What’s the worst part of the travel experience? Take an informal poll and you’ll find “going through security” to be in the top three, if not number one. Since 9/11, Americans have developed strategies for removing their shoes, unloading their laptops, and shrinking their toiletries to three ounce travel sizes in order to streamline their security screening.
What if you could skip all that rigamarole and stroll through security without removing anything? You can, and The Transportation Safety Administration (TSA) wants to tell you how. While many frequent business travelers are familiar with Precheck, TSA is on a campaign to get more travelers to sign up.
The process is relatively simple: you fill out a form online and schedule a brief, in-person interview at the airport where you present the required documentation (a passport, driver’s license, or birth certificate) and are fingerprinted. The $85 fee provides Precheck security clearance for five years.
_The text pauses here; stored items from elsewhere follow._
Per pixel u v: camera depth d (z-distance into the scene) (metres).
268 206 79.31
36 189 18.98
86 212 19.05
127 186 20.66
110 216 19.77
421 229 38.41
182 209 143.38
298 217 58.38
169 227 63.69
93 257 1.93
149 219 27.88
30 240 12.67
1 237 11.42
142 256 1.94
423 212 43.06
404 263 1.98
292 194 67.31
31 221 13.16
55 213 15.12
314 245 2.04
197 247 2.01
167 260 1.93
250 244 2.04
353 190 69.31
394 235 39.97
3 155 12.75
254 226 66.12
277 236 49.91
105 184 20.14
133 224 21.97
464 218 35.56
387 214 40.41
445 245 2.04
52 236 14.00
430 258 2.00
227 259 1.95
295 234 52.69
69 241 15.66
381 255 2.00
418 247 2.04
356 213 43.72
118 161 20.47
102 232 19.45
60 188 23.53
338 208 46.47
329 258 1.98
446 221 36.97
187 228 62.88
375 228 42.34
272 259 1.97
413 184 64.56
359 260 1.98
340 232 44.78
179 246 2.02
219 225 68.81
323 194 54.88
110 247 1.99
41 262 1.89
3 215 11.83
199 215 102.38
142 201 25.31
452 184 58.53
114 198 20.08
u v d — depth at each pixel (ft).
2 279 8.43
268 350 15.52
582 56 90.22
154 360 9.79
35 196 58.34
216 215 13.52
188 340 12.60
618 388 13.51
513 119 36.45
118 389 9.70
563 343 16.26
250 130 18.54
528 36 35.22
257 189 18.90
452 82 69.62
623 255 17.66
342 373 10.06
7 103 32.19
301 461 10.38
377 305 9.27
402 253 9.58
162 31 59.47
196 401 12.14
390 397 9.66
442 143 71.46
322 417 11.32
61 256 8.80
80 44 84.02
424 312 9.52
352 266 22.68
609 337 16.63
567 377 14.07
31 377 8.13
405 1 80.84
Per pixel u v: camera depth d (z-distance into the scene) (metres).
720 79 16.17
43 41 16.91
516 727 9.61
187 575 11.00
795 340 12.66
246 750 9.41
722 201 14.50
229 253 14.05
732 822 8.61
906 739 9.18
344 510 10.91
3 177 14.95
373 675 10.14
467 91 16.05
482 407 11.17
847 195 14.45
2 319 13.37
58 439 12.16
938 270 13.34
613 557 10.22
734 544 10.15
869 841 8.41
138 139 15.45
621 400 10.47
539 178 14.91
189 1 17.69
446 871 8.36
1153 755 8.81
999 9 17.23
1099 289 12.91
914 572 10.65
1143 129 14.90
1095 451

While that fee may seem like a hurdle, TSA would like travelers to consider the often overlooked intangible value of time saved as they think about Precheck. The administration has partnered with credit card companies, airline loyalty programs, and travel agencies to try to make the most of its meager marketing budget to spread the word.
David Lim, executive advisor to the TSA’s office of the chief risk officer, believes that it’s logical for loyalty reward programs to push participation. “Loyalty program perks promise a seamless travel experience, but that gets blunted with a problem at the security checkpoint,” Lim said in a recent Skift.com article.
One marketing technique TSA has recently implemented is randomly selecting travelers to experience the efficiency of Precheck by upgrading their boarding pass. It’s hard to deny the benefit of having it once you’ve experienced it. Still, TSA would like to see more companies adopt this time management tool for their employees.
“Productivity is clearly a benefit; we hope that other travel managers look at that more closely,” said Lim. “[Corporate] travel managers look at it as an expense, but this is really about getting the most value — just not in a way that is totally measurable.”